AfD-Pläne in Sachsen-Anhalt lösen Alarm bei Bildung, Polizei und Gleichstellung aus
Anto LehmannAfD-Pläne in Sachsen-Anhalt lösen Alarm bei Bildung, Polizei und Gleichstellung aus
Mehrere Institutionen in Sachsen-Anhalt haben Bedenken gegenüber einer möglichen Regierungsbeteiligung der rechtspopulistischen AfD geäußert. Beamte warnen, dass die von der Partei geplanten Reformen das Bildungssystem, die Gleichstellungspolitik und die Polizeiarbeit im Land grundlegend verändern könnten. Kritiker befürchten, dass solche Schritte bereits erzielte Fortschritte zunichtemachen und Fachkräfte dazu bewegen würden, den Freistaat zu verlassen.
Die AfD hat angekündigt, die allgemeine Schulpflicht abzuschaffen und inklusive Klassenzimmer aufzulösen. Stattdessen will die Partei „Heimatkunde“ als zentrales Element der Lehrpläne verankern. Maik Reichel, Leiter der Landeszentrale für politische Bildung, fürchtet, dass seine Behörde sogar ganz abgeschafft werden könnte. Die AfD schlägt stattdessen ein „Landesinstitut für politische Bildung und kulturelle Identität“ vor – eine Einrichtung, die Reichel zufolge eine stark einseitige Ausrichtung verfolgen würde.
Eva Gerth, Vorsitzende der Gewerkschaft Erziehung und Wissenschaft (GEW) in Sachsen-Anhalt, geht davon aus, dass Forscher:innen und junge Menschen der Region den Rücken kehren würden, falls die AfD an die Macht käme. Malte Gerken, ein weiterer Gewerkschaftsvertreter, prognostiziert einen massiven Exodus von Lehrkräften, der die ohnehin schon angespannte Personalsituation weiter verschärfen würde. Zudem plant die AfD, die amtierende Gleichstellungsbeauftragte Sarah Schulze abzulösen und durch eine „Familienbeauftragte“ zu ersetzen, deren Schwerpunkt auf der Steigerung der Geburtenraten liegen soll. Schulze kritisiert diesen Schritt als rückschrittlich und wirft der Partei vor, Frauen damit auf ihre reproduktive Rolle zu reduzieren, statt sie als gleichberechtigte Mitglieder der Gesellschaft anzuerkennen.

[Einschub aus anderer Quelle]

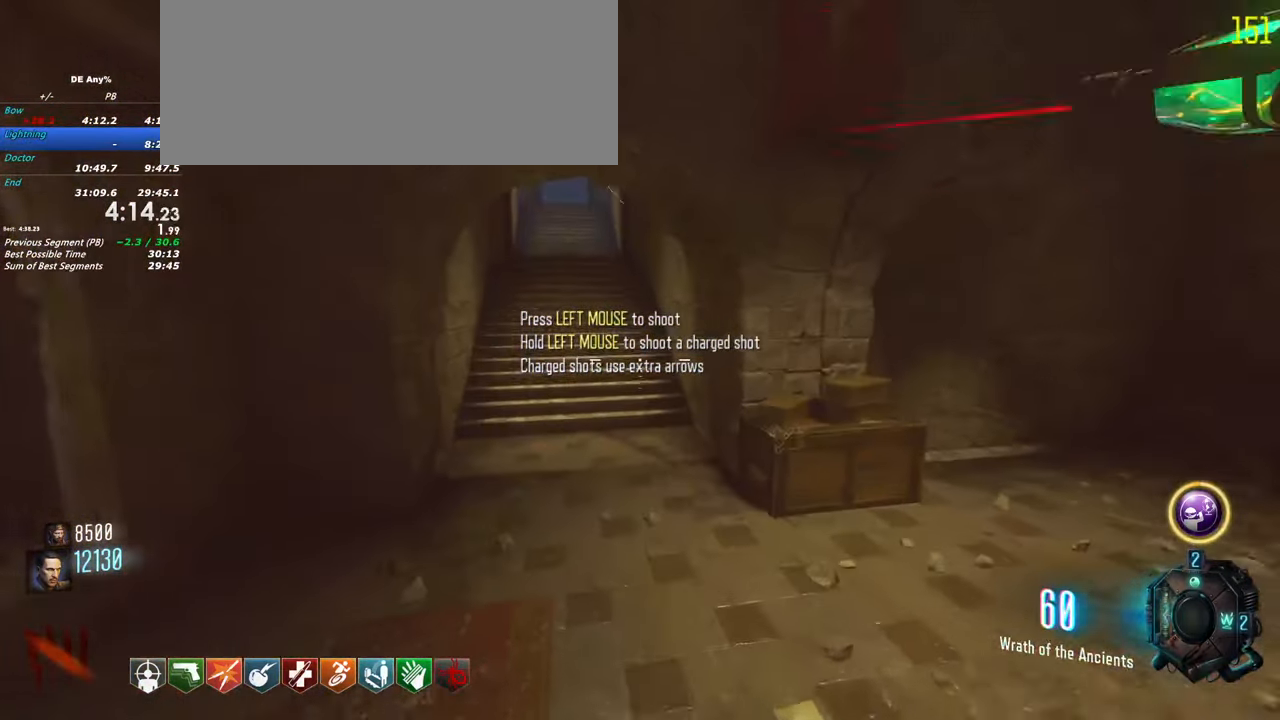
Gameplay with keyboard and mouse; each line is a JSON object with the keys held at the frame after it. "events" lists presses ("down") and releases ("up") of "1", "2", "3", "4", "5", "a", "alt", "c", "caps_lock", "ctrl", "d", "e", "f", "g", "q", "r", "s", "shift", "t", "tab", "v", "w", "x" and "z" between this image and that frame as [ms after this image, input, new state], when the widget could be followed in between. No other keys are recorded. Mouse buttons are not recorded. Not read: mouse_move.
{"keys": ["shift", "w"], "events": []}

Nancy Emmel, stellvertretende Vorsitzende der Polizeigewerkschaft des Landes, hat jede künftige Regierung aufgefordert, die Unabhängigkeit der Polizei zu wahren. Sie betonte, dass Beamt:innen frei von politischem Druck agieren und mit sensiblen Informationen verantwortungsvoll umgehen müssten. Emmel machte deutlich, dass die Polizei dem Gesetz verpflichtet sei – und nicht einer Partei oder Regierung.
Die Warnungen spiegeln die Sorge wider, dass die Politik der AfD zu einem engstirnigeren Bildungssystem, geringeren beruflichen Perspektiven und einer stärkeren politischen Einflussnahme auf öffentliche Institutionen führen könnte. Sollten diese Pläne umgesetzt werden, droht nicht nur ein Abwandern qualifizierter Fachkräfte aus Sachsen-Anhalt, sondern auch eine tiefgreifende Veränderung des gesellschaftlichen Gefüges in der Region.